„Be a part of Europe!” Von der Inkompatibilität einer Identitätsstiftung und der Zielsetzungen politischer Bildung
In der europäischen Bildungspraxis, in Zusammenhang mit dem politischen Lernen, wird intensiv auch die Bildung der europäischen Bürgerinnen und Bürger betrieben – eine Zielsetzung, die für ein supranationales Gebilde, welches sich immer wieder in Legitimationszwang seinen Bürgerinnen und Bürgern gegenüber befindet, wenig überraschend ist. Die Zielsetzungen sind relativ klar: jungen Menschen Europa als politisches, soziales, wirtschaftliches und kulturelles Gebilde zu erklären, ihnen ihre Rechte und Pflichten als Bürgerinnen und Bürger Europas nahe zu bringen – und, ebenfalls wenig überraschend und zugleich normativ – jungen Menschen die Alternativlosigkeit Europas zu zeigen, die Vorzüge und Vorteile Europas – für den Frieden, für die Wirtschaft, aber auch für konkrete Lebenschancen jedes einzelnen Lernenden, um dadurch ein Commitment zu Europa zu entwickeln.
Diese Zielsetzung geht viel weiter als politische Bildung im reinen Sinne: es geht nicht um das Verständnis des supranationalen politischen Systems und Handlungsmöglichkeiten als partizipierende Bürgerinnen und Bürger und um die Entwicklung der Urteils- und Handlungskompetenzen. Es geht um die Entwicklung einer Identität, einer Bindung zu Europa, einer Selbstwahrnehmung als Europäerinnen und Europäer – diese darf nicht, so das Bildungskonzept für Europa, jedoch mit den anderen Identitäten, seien es die nationalstaatlichen, die regionalen, lokalen, kulturellen, religiösen, in Konflikt geraten. Die doppelte Herausforderung, um nicht zu sagen ein doppeltes Problem dieser Zielsetzung besteht zum einen in der Suggestion einer konfliktlosen Ko-existenz diverser Identitäten in einer lernenden Bürgerin/ einem lernenden Bürger und im Transportieren eines normativen Bildes mittels politischer Bildung.

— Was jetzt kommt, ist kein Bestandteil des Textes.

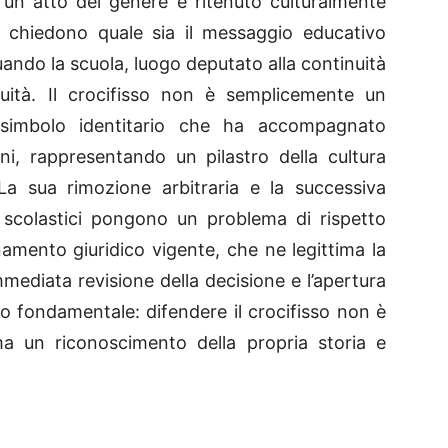
 un atto del genere è ritenuto culturalmente
i chiedono quale sia il messaggio educativo
quando la scuola, luogo deputato alla continuità
nuità. Il crocifisso non è semplicemente un
simbolo identitario che ha accompagnato
ani, rappresentando un pilastro della cultura
. La sua rimozione arbitraria e la successiva
i scolastici pongono un problema di rispetto
inamento giuridico vigente, che ne legittima la
ediata revisione della decisione e l’apertura
pio fondamentale: difendere il crocifisso non è
ma un riconoscimento della propria storia e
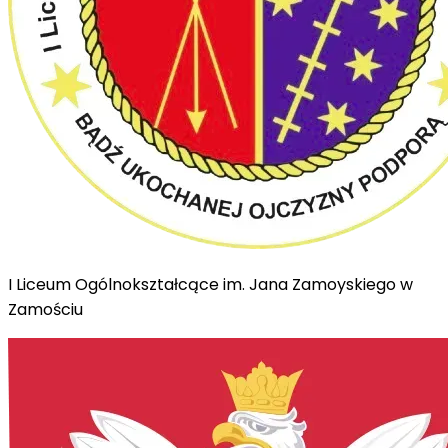
I Liceum Ogólnokształcące im. Jana Zamoyskiego w
Zamościu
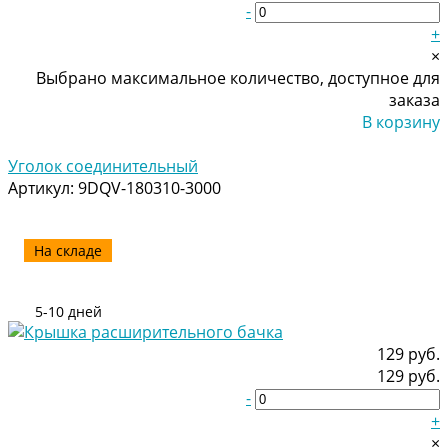
-
+
×
Выбрано максимальное количество, доступное для
заказа
В корзину
Добавлено
Уголок соединительный
Артикул:
9DQV-180310-3000
На складе
5-10 дней
129 руб.
129 руб.
-
+
×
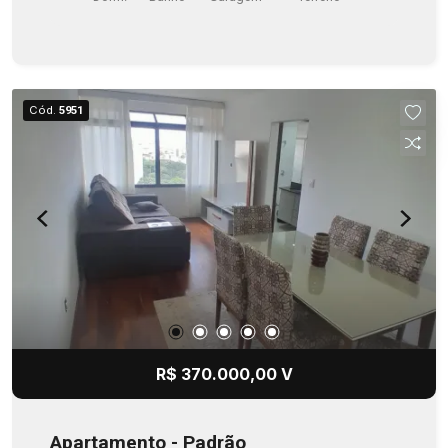
sua visita.
Cód.
5951
R$ 370.000,00 V
Apartamento - Padrão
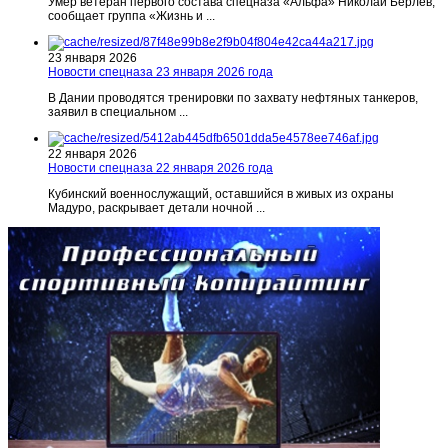
Умер ветеран первого состава спецназа «Альфа» Николай Берлев,
сообщает группа «Жизнь и ...
23 января 2026
Новости спецназа 23 января 2026 года
В Дании проводятся тренировки по захвату нефтяных танкеров,
заявил в специальном ...
22 января 2026
Новости спецназа 22 января 2026 года
Кубинский военнослужащий, оставшийся в живых из охраны
Мадуро, раскрывает детали ночной ...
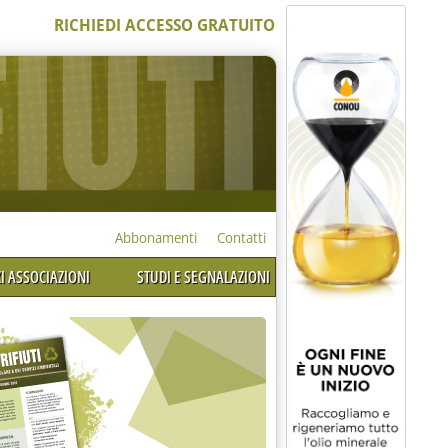
RICHIEDI ACCESSO GRATUITO
Abbonamenti
Contatti
I ASSOCIAZIONI
STUDI E SEGNALAZIONI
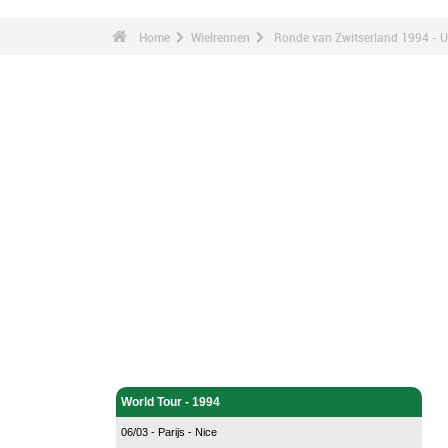
Home
Wielrennen
Ronde van Zwitserland 1994 - U
Wielrennen - Home
World Tour - 1994
06/03 - Parijs - Nice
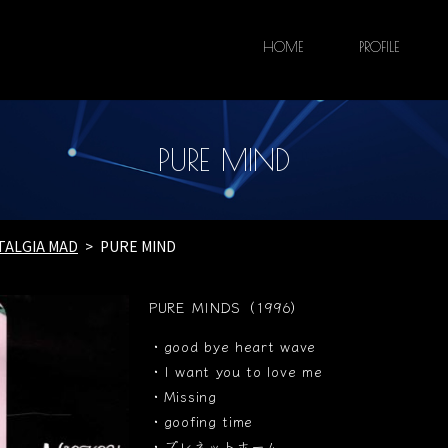
HOME
PROFILE
PURE MIND
TALGIA MAD
PURE MIND
PURE MINDS（1996）
・good bye heart wave
・I want you to love me
・Missing
・goofing time
・プレネットホーム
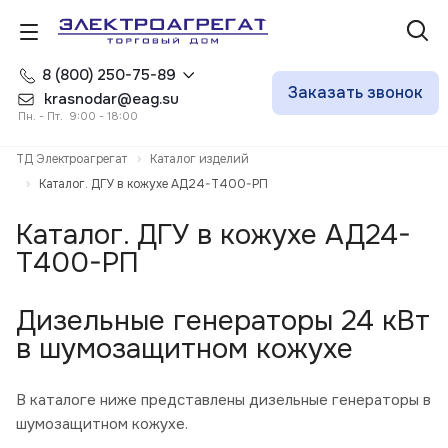
8 (800) 250-75-89
Заказать звонок
krasnodar@eag.su
Пн. - Пт. 9:00 - 18:00
ТД Электроагрегат
Каталог изделий
Каталог. ДГУ в кожухе АД24-Т400-РП
Каталог. ДГУ в кожухе АД24-
Т400-РП
Дизельные генераторы 24 кВт
в шумозащитном кожухе
В каталоге ниже представлены дизельные генераторы в
шумозащитном кожухе.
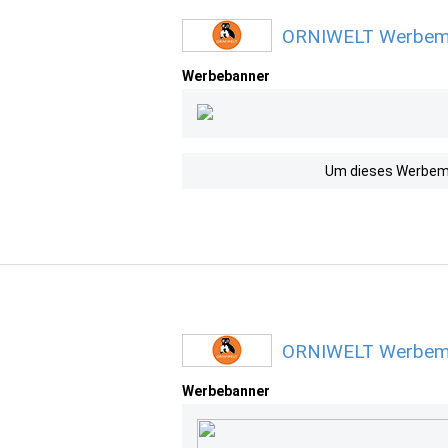
ORNIWELT Werbemit
Werbebanner
Um dieses Werbemit
ORNIWELT Werbemit
Werbebanner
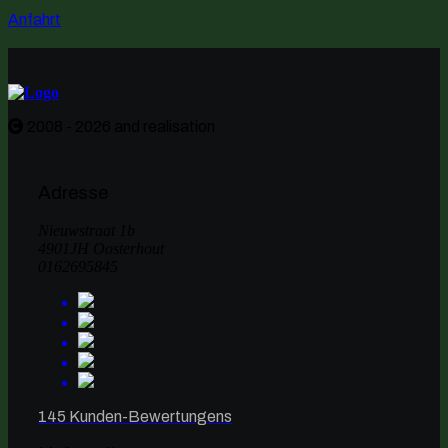
Anfahrt
2008 - 2026 and realisation
Adresse
Nieuwstraat 1b
4901JH Oosterhout
0162695845
145 Kunden-Bewertungens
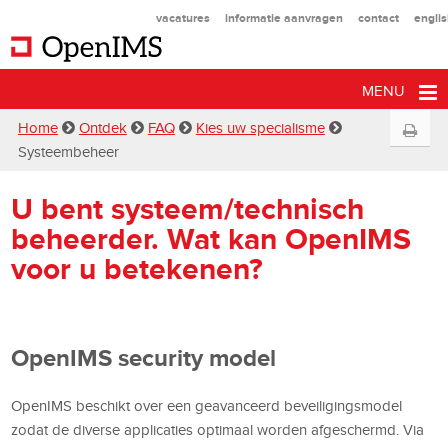
vacatures
informatie aanvragen
contact
engli
MENU
Home
Ontdek
FAQ
Kies uw specialisme
Systeembeheer
U bent systeem/technisch
beheerder. Wat kan OpenIMS
voor u betekenen?
OpenIMS security model
OpenIMS beschikt over een geavanceerd beveiligingsmodel
zodat de diverse applicaties optimaal worden afgeschermd. Via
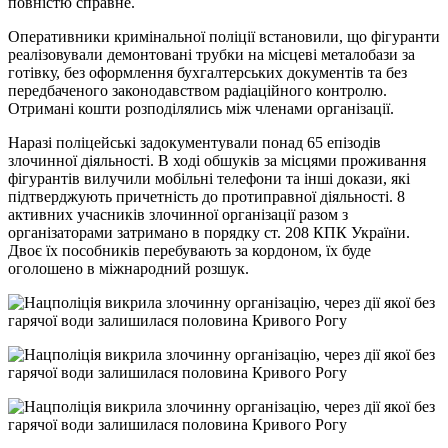
повністю справне.
Оперативники кримінальної поліції встановили, що фігуранти
реалізовували демонтовані трубки на місцеві металобази за
готівку, без оформлення бухгалтерських документів та без
передбаченого законодавством радіаційного контролю.
Отримані кошти розподілялись між членами організації.
Наразі поліцейські задокументували понад 65 епізодів
злочинної діяльності. В ході обшуків за місцями проживання
фігурантів вилучили мобільні телефони та інші докази, які
підтверджують причетність до протиправної діяльності. 8
активних учасників злочинної організації разом з
організаторами затримано в порядку ст. 208 КПК України.
Двоє їх пособників перебувають за кордоном, їх буде
оголошено в міжнародний розшук.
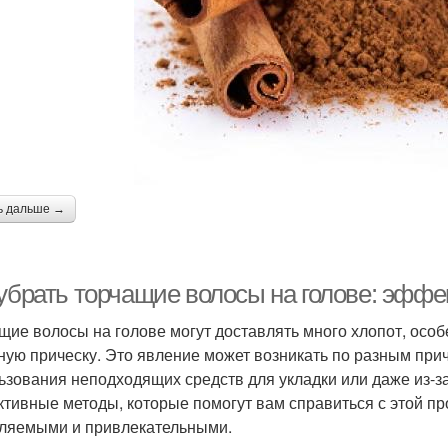
ь дальше →
 убрать торчащие волосы на голове: эфф
щие волосы на голове могут доставлять много хлопот, особ
ную прическу. Это явление может возникать по разным прич
ьзования неподходящих средств для укладки или даже из-за
тивные методы, которые помогут вам справиться с этой п
ляемыми и привлекательными.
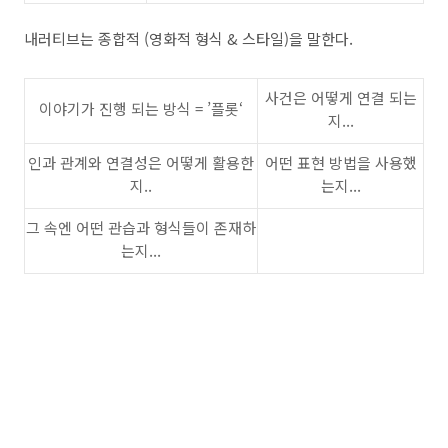
내러티브는 종합적
(
영화적 형식
&
스타일
)
을 말한다
.
사건은 어떻게 연결 되는
이야기가 진행 되는 방식
= ’
플롯
‘
지
...
인과 관계와 연결성은 어떻게 활용한
어떤 표현 방법을 사용했
지
..
는지
...
그 속엔 어떤 관습과 형식들이 존재하
는지
...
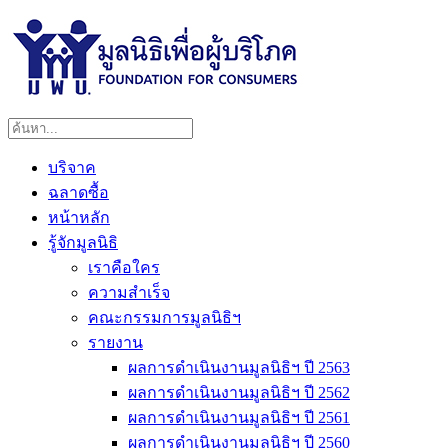
บริจาค
ฉลาดซื้อ
หน้าหลัก
รู้จักมูลนิธิ
เราคือใคร
ความสำเร็จ
คณะกรรมการมูลนิธิฯ
รายงาน
ผลการดำเนินงานมูลนิธิฯ ปี 2563
ผลการดำเนินงานมูลนิธิฯ ปี 2562
ผลการดำเนินงานมูลนิธิฯ ปี 2561
ผลการดำเนินงานมูลนิธิฯ ปี 2560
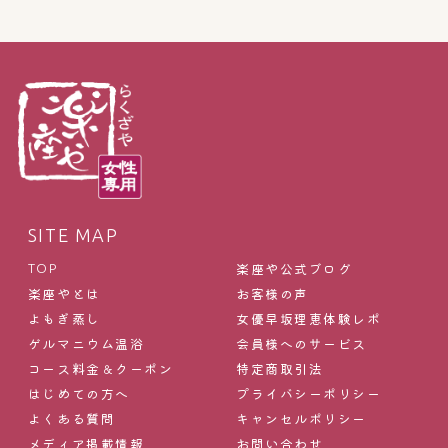
SITE MAP
楽座や公式ブログ
TOP
楽座やとは
お客様の声
よもぎ蒸し
女優早坂理恵体験レポ
ゲルマニウム温浴
会員様へのサービス
コース料金＆クーポン
特定商取引法
はじめての方へ
プライバシーポリシー
よくある質問
キャンセルポリシー
メディア掲載情報
お問い合わせ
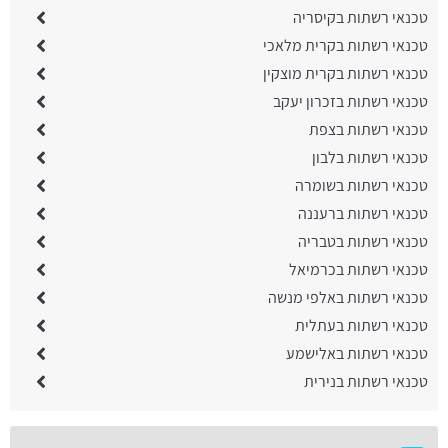
טכנאי רשתות בקיסריה
טכנאי רשתות בקרית מלאכי
טכנאי רשתות בקרית מוצקין
טכנאי רשתות בזכרון יעקב
טכנאי רשתות בצפת
טכנאי רשתות בלבון
טכנאי רשתות בשומרה
טכנאי רשתות ברעננה
טכנאי רשתות בטבריה
טכנאי רשתות בכרמיאל
טכנאי רשתות באלפי מנשה
טכנאי רשתות בעתלית
טכנאי רשתות באלישמע
טכנאי רשתות בנירית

Die Bürgerin/ der Bürger sollen im Grunde Europa schätzen lernen und froh sein, Europäerinnen und Europäer sein zu dürfen, und aus dieser Einstellung heraus ihre – auch politischen – Handlungen entwickeln.
Die „Herausforderung“ des normativen Europalernens
Die Fragen und Herausforderungen, denen sich die politik- und sozialwissenschaftliche Didaktik kontinuierlich stellen muss, erscheinen aufgrund dieser normativen Ausrichtung des Europalernens in einem neuen Lichte, vor allem die Fragen:
wie können innerhalb eines gesellschaftlichen und politischen Systems, eines Staates, einer verpflichtenden Bildung kritische Einstellungen der Lernenden gefördert werden;
was bedeutet die Entwicklung kritischer Reflexion und eines selbstständigen Denkens für die Lehrenden und die Lernenden, sowie für die Organisation der Bildungssettings;
wie kann einer Indoktrination effektiv und systematisch vorgebeugt werden und wie können die beteiligten Disziplinen das Gewährleisten dieser Aufgaben garantieren;
(um ganz zu schweigen von der Frage, ob man im Rahmen eines nationalstaatlichen Bildungsplans zur europäischer Bürgerschaft erziehen kann).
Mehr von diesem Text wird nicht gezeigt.